Here are four key recommendations for consideration:
- Involve cybersecurity team early, with continuous integration: Cybersecurity teams should be involved from the initial stages of AI development, providing input on security requirements, risk assessments and mitigation strategies. This early involvement will ensure that security considerations are embedded into the design, integration and development of AI solutions, minimizing the risk of vulnerabilities and security breaches. Organizations should learn from past technologies, such as how web applications security, which has matured now with OWASP and DevSecOps deployments, were typically managed by an enterprise cybersecurity team. There is anticipation from studies by Gartner that agentic AI deployments will be increasing in 2025. Such deployments could be through third-party agents to be readily integrated, though it could be developed in-house too. Regardless of the approach, a proper third-party risk management process would be required, as well as a mature development through methodologies such as DevSecOps, and these would need to be driven by the cybersecurity team.

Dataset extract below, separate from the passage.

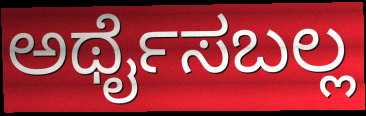
ಅರ್ಥೈಸಬಲ್ಲ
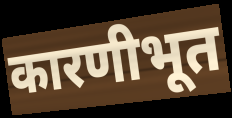
कारणीभूत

- A cross-functional collaborative culture: Organizations should foster a culture of collaboration and communication. This can be achieved through regular meetings, joint workshops and shared training programs. Cross-functional collaboration will ensure that all teams understand each other's perspectives, share knowledge and work together to achieve common security goals. Development methodologies such as DevSecOps also is required to evolve, with MLOps being the next potential new culture and practice that unifies machine learning application development with systems deployment and operations.
- Upskilling and training: Cybersecurity professionals should be provided with the necessary training and upskilling opportunities to stay abreast of the latest AI developments and security challenges. This will enable them to contribute effectively to AI development and implementation, ensuring that security considerations are addressed throughout the AI lifecycle.

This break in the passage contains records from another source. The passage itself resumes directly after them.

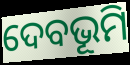
ଦେବଭୂମି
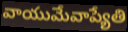
వాయుమేవాప్యేతి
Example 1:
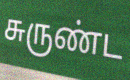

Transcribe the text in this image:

சுருண்ட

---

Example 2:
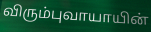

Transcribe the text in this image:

விரும்புவாயாயின்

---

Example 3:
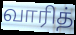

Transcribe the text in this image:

வாரித்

- Proper selection and usage of training data: Organizations should prioritize the proper selection and usage of training data for AI models, including both properly sourced real-world data and the generation of synthetic data. This will ensure the development of robust and effective AI solutions while addressing potential biases and privacy concerns.

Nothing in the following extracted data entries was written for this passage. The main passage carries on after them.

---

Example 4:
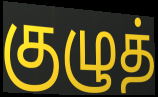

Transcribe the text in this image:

குழுத்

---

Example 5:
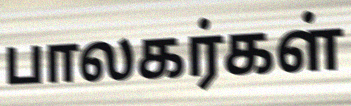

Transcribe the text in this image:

பாலகர்கள்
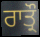
ਰਾਤ੍ਰੌ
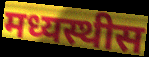
मध्यस्थीस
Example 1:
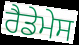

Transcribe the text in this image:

ਰੈਡੇਮੇਸ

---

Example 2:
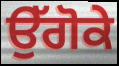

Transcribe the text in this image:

ਉੱਗੋਕੇ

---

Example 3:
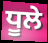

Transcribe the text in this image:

ਧੂਲੇ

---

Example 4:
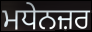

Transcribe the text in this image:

ਮਧੇਨਜ਼ਰ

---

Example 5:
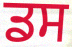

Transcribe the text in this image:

ਡਸ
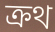
ক্রথ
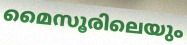
മൈസൂരിലെയും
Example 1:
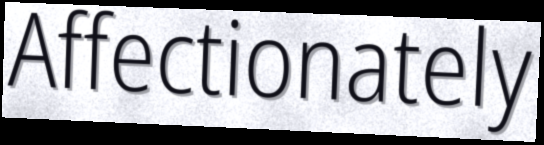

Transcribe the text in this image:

Affectionately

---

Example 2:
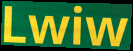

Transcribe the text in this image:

Lwiw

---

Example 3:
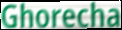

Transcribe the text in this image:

Ghorecha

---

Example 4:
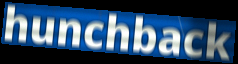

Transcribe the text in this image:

hunchback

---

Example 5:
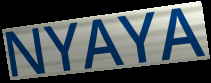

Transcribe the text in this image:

NYAYA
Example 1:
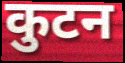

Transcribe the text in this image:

कुटन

By considering and applying the above recommendations, organizations can bridge the gap between AI development and cybersecurity, creating a conducive collaboration culture that ensures AI solutions are developed and implemented securely and effectively. The involvement of cybersecurity teams in AI development is essential for organizations to harness the full potential of AI while mitigating the associated security risks that it would pose throughout its lifecycle. In the long run, the goal should still be to maintain the digital trust that organizations have built with their customers.